Silver: İnsanlar o zaman bu olanların sonradan telefonda tekrar izlenemediğini hatırlamalı. Hafızanıza kazınması gerekiyordu. Şimdi daha karmaşık bir şekilde yürüyor, çünkü o smacı televizyonda defalarca kez görüyorsun. Ve elbette kameranın açısından farklı bir açıda görülmüş olan hafızamdakini, kamera karşısında gördüklerimden ayırmaya çalışıyorum. Tabii ki hafızanız da size oyun oynayabilir. Hatırladığım kadarıyla yarı sahadan sıçramıştı.

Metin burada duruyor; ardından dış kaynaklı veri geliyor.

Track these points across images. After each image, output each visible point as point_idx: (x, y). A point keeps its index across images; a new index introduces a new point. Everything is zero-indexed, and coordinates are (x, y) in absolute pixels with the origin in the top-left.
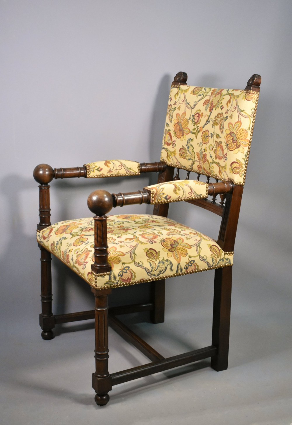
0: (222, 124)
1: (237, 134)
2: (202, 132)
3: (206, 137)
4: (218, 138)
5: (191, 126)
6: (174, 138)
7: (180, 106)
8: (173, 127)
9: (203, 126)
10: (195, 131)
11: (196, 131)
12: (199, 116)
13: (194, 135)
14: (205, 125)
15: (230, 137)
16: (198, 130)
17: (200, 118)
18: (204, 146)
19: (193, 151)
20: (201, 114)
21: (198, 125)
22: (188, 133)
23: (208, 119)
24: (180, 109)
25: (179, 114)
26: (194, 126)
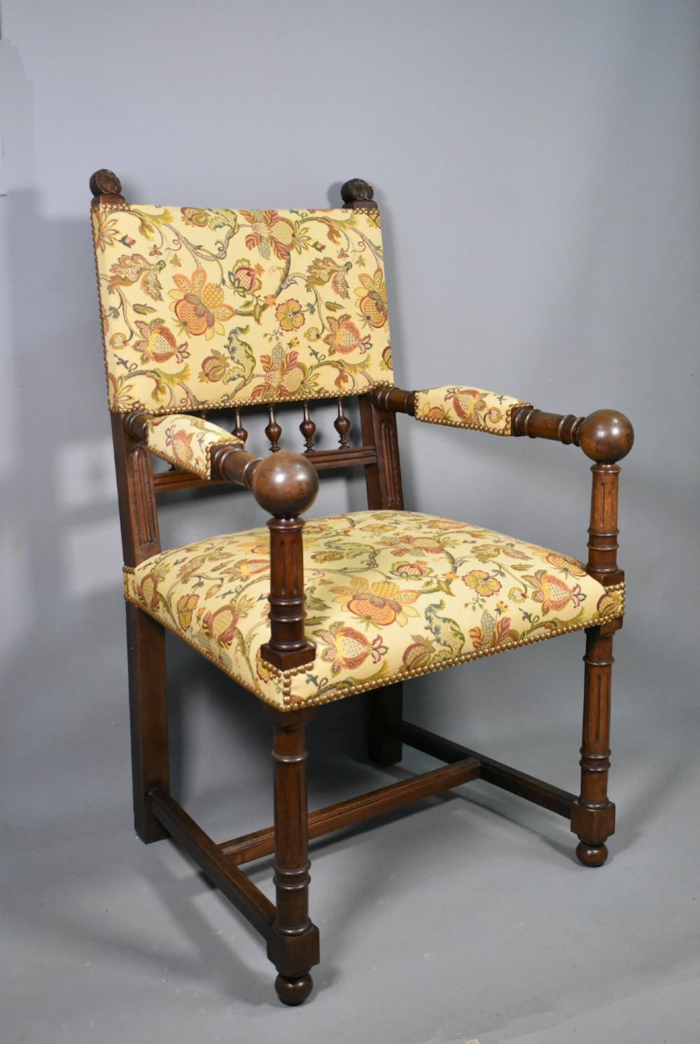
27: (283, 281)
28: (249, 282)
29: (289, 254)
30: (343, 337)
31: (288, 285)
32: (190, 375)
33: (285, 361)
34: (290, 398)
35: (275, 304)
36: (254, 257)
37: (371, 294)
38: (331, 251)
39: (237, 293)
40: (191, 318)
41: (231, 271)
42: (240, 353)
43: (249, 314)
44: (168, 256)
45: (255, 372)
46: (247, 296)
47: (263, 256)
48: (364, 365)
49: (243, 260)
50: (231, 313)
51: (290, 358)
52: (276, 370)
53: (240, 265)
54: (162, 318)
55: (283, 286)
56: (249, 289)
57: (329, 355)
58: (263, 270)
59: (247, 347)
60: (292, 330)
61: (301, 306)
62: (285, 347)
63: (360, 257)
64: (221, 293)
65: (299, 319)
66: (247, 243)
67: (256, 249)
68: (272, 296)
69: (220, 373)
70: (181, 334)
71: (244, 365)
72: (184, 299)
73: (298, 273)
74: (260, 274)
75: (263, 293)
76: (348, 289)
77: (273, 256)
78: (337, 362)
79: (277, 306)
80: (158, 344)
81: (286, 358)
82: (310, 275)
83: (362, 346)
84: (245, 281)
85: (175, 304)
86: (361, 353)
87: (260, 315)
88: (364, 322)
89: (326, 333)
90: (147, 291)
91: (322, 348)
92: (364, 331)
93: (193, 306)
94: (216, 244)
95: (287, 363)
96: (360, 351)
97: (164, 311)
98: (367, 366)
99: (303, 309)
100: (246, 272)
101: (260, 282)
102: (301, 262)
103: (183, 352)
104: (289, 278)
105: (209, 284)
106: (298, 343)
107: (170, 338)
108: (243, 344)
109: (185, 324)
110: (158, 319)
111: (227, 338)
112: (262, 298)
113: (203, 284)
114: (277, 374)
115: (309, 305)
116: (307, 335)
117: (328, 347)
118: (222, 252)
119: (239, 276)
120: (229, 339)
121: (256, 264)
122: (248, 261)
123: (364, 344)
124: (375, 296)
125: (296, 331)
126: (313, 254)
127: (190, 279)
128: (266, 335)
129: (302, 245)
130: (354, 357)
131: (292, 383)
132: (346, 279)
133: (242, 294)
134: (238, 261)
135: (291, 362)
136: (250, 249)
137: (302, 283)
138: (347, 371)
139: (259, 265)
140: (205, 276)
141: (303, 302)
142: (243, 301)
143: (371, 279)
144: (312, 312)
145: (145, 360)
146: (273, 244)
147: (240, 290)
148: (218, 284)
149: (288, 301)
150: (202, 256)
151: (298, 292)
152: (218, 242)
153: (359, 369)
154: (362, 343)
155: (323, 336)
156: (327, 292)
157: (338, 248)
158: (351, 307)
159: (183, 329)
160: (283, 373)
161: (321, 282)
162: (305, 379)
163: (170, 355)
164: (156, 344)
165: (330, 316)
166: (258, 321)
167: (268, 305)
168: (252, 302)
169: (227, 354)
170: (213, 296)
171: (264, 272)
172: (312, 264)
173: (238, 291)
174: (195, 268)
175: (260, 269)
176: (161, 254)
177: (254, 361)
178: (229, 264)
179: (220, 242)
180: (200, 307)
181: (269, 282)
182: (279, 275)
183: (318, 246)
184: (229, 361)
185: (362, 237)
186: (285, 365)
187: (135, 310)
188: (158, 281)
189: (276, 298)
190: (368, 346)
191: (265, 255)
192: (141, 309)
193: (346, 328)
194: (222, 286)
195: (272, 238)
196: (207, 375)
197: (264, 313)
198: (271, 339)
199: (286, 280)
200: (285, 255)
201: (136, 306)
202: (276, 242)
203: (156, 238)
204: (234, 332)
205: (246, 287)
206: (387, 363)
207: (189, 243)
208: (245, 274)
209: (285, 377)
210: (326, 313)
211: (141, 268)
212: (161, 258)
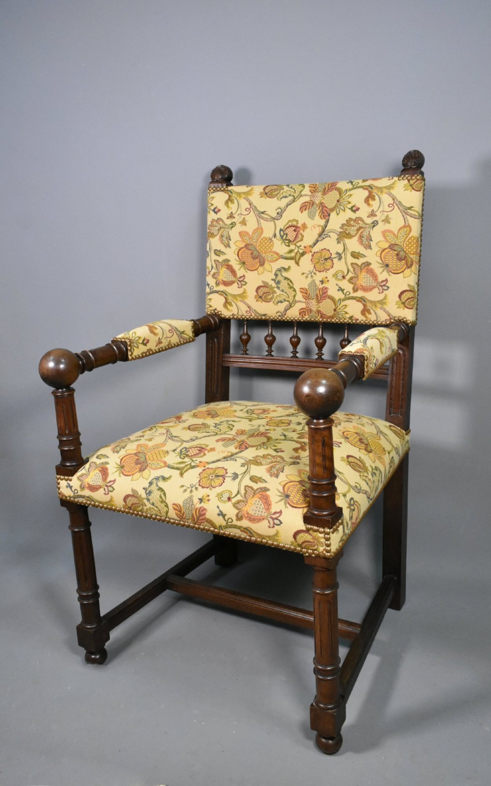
0: (365, 234)
1: (405, 245)
2: (311, 254)
3: (324, 261)
4: (358, 258)
5: (280, 248)
6: (240, 272)
7: (244, 218)
8: (236, 253)
9: (311, 243)
10: (293, 254)
11: (296, 253)
12: (297, 230)
13: (293, 262)
14: (317, 241)
15: (391, 252)
16: (301, 251)
17: (301, 232)
18: (319, 276)
19: (291, 288)
20: (300, 225)
21: (298, 244)
22: (277, 260)
23: (323, 231)
24: (247, 223)
25: (247, 233)
26: (289, 246)
27: (320, 235)
28: (294, 236)
29: (329, 215)
30: (364, 279)
31: (324, 238)
32: (248, 296)
33: (318, 293)
34: (331, 320)
35: (311, 252)
36: (303, 218)
37: (392, 247)
38: (364, 212)
39: (283, 244)
40: (249, 260)
41: (282, 228)
42: (284, 284)
43: (291, 258)
44: (239, 219)
45: (297, 298)
46: (291, 245)
47: (310, 217)
48: (382, 302)
49: (294, 220)
50: (278, 257)
51: (322, 291)
52: (313, 299)
53: (290, 224)
54: (229, 259)
55: (320, 239)
56: (293, 241)
57: (353, 292)
58: (306, 228)
59: (289, 281)
60: (323, 271)
61: (331, 254)
62: (318, 283)
63: (387, 216)
64: (272, 243)
65: (329, 263)
66: (300, 209)
67: (306, 213)
68: (310, 246)
69: (269, 297)
70: (241, 269)
71: (288, 293)
72: (244, 247)
73: (332, 230)
74: (304, 231)
75: (303, 244)
76: (371, 242)
77: (317, 217)
78: (360, 298)
79: (313, 253)
80: (225, 275)
81: (319, 292)
82: (342, 230)
83: (380, 288)
84: (291, 235)
85: (238, 250)
86: (379, 293)
87: (299, 259)
88: (382, 269)
89: (350, 275)
90: (222, 242)
91: (348, 287)
92: (382, 276)
93: (251, 251)
94: (276, 210)
95: (320, 295)
96: (379, 291)
97: (231, 255)
98: (385, 303)
99: (333, 256)
100: (294, 228)
101: (303, 236)
102: (336, 221)
103: (242, 281)
104: (325, 233)
105: (264, 237)
106: (328, 281)
107: (233, 272)
108: (286, 278)
109: (244, 263)
110: (226, 259)
111: (274, 274)
112: (302, 247)
113: (260, 237)
114: (314, 302)
115: (337, 253)
116: (335, 275)
117: (352, 286)
118: (279, 216)
119: (287, 232)
120: (275, 275)
121: (303, 223)
122: (297, 221)
123: (382, 286)
124: (396, 248)
125: (326, 272)
126: (349, 214)
127: (251, 234)
128: (303, 274)
129: (342, 208)
130: (373, 296)
131: (327, 309)
132: (371, 234)
133: (288, 244)
134: (289, 221)
135: (323, 295)
136: (302, 212)
137: (334, 236)
138: (369, 305)
139: (304, 224)
140: (262, 232)
141: (333, 251)
142: (288, 249)
143: (395, 235)
144: (340, 259)
145: (217, 284)
146: (321, 208)
147: (286, 241)
148: (271, 237)
149: (322, 250)
150: (263, 218)
151: (331, 244)
152: (278, 208)
153: (379, 306)
154: (380, 286)
155: (348, 277)
156: (353, 244)
157: (370, 209)
158: (372, 257)
159: (242, 266)
160: (318, 302)
161: (349, 236)
162: (336, 308)
163: (233, 282)
164: (224, 274)
165: (354, 262)
166: (297, 263)
167: (306, 253)
168: (294, 250)
169: (274, 285)
170: (266, 245)
171: (307, 229)
172: (345, 222)
173: (284, 242)
174: (256, 226)
175: (304, 226)
176: (234, 218)
177: (295, 290)
178: (281, 224)
179: (280, 208)
180: (255, 253)
181: (309, 237)
182: (318, 230)
183: (354, 209)
184: (276, 289)
185: (393, 200)
186: (319, 296)
187: (215, 253)
188: (229, 236)
189: (312, 247)
190: (385, 288)
191: (312, 217)
192: (218, 253)
193: (367, 272)
194: (273, 239)
195: (321, 203)
196: (261, 297)
197: (302, 258)
198: (307, 277)
199: (322, 235)
200: (326, 216)
201: (216, 251)
202: (323, 206)
203: (233, 207)
204: (279, 270)
205: (291, 239)
206: (403, 303)
207: (257, 210)
208: (292, 230)
209: (320, 305)
210: (350, 260)
211: (220, 227)
212: (234, 220)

Falk: Gördüğüm en iyi smaç yarışmasıydı -- gelmiş-geçmiş. Bence olayın bir çeşit rotası var. Bir şeylerin üstünden atlıyorlar, Dwight Howard gidip Süpermen pelerini takıyor -- bunlar hokeyvari işler. Final öncesine bakarsak bile sonuç hayal kırıklığı olmadı. Çoğu zaman teoride büyük bir dövüş ya da harika bir maç olacaktır ama çok sıkıcı geçer. Son derece heyecan vericiydi. Kafa kafaya şekilde, her ikisi de meşru şekilde kazanabilirdi. Birçok insan, eğer yarışma Chicago'da yapılmasa Dominique'in kazanacağını söylüyor. Ama yarışma Chicago'daydı.

Stack Umlauf: Kızlarıma saha kenarındaki fotoğrafımı gösterdim. Arkadaşlarım gördü. O zamanlar afişler çok çabuk çıkardı. Bigsbys adında meşhur bir mekan vardı. Maçtan sonra yemek için oraya gidilirdi. Hepimiz orada durmuş afişe bakıyorduk. Komik olan şu: Ben pek sık gözlük takmam. O gün takmışım. Arkadaşlarım fotoğrafa bakar ve "Sana benzemiyor" der. " Ben de "İnanın ki benim" derim. Bunları görmek bir ayrıcalıktı.

Smith: Gatorade başta fotoğrafı kullandı. Birkaç yıl sonra tatil için Bangkok'taydım. Ara sokaklarda fotoğraf çekiyordum. Ufak bir spor mağazasına girdim. O Gatorade posteri vardı. Durdum ve fotoğrafını çektim. Bunu anlatacağım birilerine bakıyordum ama kimse İngilizce bilmiyordu. Heyecanlanmıştım: "Hey, bunu ben çektim!" 20 bin kilometre ötede, Bangkok'taydım; onu tanıyabilecekleri veya tanıyamayacakları bir yerde.

Falk: Michael'ı anlamalısınız. Rekabetten keyif aldı. Gençti. Ama en çok istediği şey yüzüktü. İnsanlar onun en iyi smaççı olduğunu ya da ligdeki en iyi 1'e 1 oyuncusu olduğunu söylüyordu. Bu onun için anlamsızdı. Hattâ olumsuz bir şeydi. İstediği, Magic ve Bird'ün sahip olduğu şeydi. Şampiyonluk istiyordu. Yüzüğü istiyordu. Bu yüzden yarışmanın eğlenceli tarafından zevk alırken, diğer insanlar kadar onu önemsediğini sanmıyorum.

Wilkins: Bu konuda hep şakalar yapılır. Ama Michael'la hiç bunu yapmayız. Bu konuda birbirimizle hiç konuşmadık. Aramızda bahsi açılmayan bir mevzu bu. Ne yaptığımızı biliyoruz. Yani bu konuda konuşmamalıyız. Benim gözümde o yarışma, gelmiş-geçmiş en iyisi. Bugüne dek kimse öylesini yapamadı. Hiçbir aksesuar, sahne ya da o tip bir şey kullanmadık. Onlardan hiçbirini kullanmadık. Yalnızca basketbol ayakkabılarımızı ve hayal gücümüzü kullandık.